Solar Origins of Irradiance Variations

Team Chair: James Klimchuk
Next Team Meeting: July 22 & 23, 2008 at HAO
Team-Maintained Web Site:
Team Publications:
Team Members:

  • Fontenla, John
  • Lionello, Roberto
  • Nandi, Dibyendu
  • Pap, Judit

May 29, 2008 Press Release - "Warm Coronal Loops Offer Clue to Mysteriously Hot Solar Atmosphere"

Target Description: Solar irradiance is the dominant driver of Earth climate. The variations in this fundamental parameter which are best known are the cyclic changes in total solar irradiance (TSI). In recent years continuous records of fluctuations in spectral irradiance have also been acquired. These data are now being incorporated in Earth-atmosphere models that include the absorption of different wavelengths of solar irradiation in different atmospheric layers and their coupling to fundamental modes of atmospheric oscillation. The variable solar soft X-ray, EUV, and coronal X-ray emissions play a dominant role in controlling the thermodynamics, chemistry, and ionization state of the terrestrial upper atmosphere, and are largely responsible for the most severe space weather impacts affecting telecommunications and satellite drag.

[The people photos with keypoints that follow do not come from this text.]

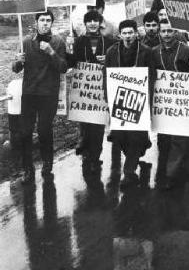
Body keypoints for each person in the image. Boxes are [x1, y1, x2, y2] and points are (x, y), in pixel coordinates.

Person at [12, 11, 68, 184]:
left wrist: (51, 51)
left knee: (44, 130)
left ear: (52, 23)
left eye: (48, 20)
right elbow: (15, 69)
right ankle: (28, 168)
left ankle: (47, 163)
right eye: (42, 20)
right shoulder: (27, 42)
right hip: (29, 92)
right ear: (36, 22)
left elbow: (63, 67)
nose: (45, 23)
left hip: (48, 93)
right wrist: (18, 61)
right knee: (25, 132)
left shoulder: (58, 42)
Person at [104, 19, 155, 189]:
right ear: (120, 35)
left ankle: (129, 171)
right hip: (119, 100)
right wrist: (107, 97)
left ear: (136, 34)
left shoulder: (146, 52)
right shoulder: (112, 52)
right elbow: (106, 75)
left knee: (134, 136)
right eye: (124, 33)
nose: (128, 36)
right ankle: (139, 150)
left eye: (130, 33)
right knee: (120, 137)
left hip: (139, 100)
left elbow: (152, 76)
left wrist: (148, 98)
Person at [66, 10, 115, 175]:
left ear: (100, 22)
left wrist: (107, 60)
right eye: (89, 21)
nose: (93, 23)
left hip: (101, 88)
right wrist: (68, 50)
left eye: (95, 20)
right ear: (85, 24)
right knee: (85, 124)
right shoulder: (78, 41)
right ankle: (87, 153)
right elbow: (71, 62)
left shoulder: (109, 42)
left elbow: (117, 61)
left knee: (98, 125)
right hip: (83, 88)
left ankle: (95, 157)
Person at [151, 20, 189, 189]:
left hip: (181, 101)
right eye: (163, 31)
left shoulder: (186, 49)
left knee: (180, 138)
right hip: (163, 102)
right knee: (163, 139)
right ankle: (164, 170)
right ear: (159, 33)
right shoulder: (154, 52)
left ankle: (172, 173)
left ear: (175, 32)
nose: (167, 35)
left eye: (170, 31)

Progress in nowcasting and forecasting the solar spectrum depends critically on the availability of realistic, physics-based models of the solar activity affecting irradiance. Both total and spectral irradiance variations have been associated with manifestations of solar activity since the availability of the first space-borne measurements of these parameters, but less has been done to understand the physical processes by which solar activity causes these variations. Improved understanding of the detailed properties of solar active regions and solar impulsive events will allow the construction of models that describe the spectrum of the radiation emitted from the Sun under different conditions, and thus indicate where in the terrestrial atmosphere the radiant energies will be deposited.

Goals and measures of success: The goals of this Focused Science Topic are to understand how spectral irradiance variations from the Sun are produced and, in particular, to understand the physical processes causing variations in the solar spectral emissions. The prime measure of success for this work would be a substantial improvement in our ability to reproduce multi-spectral observations of active regions using physics-based models.

Types of solicited investigations: It is expected that the focus team will include investigations to model active regions based on first principles; predict the dependence of solar spectral irradiance on key physical parameters such as magnetic topology, field strength, loop length, and velocity patterns; and give a relationship between active region evolution and changes in the solar radiation spectrum.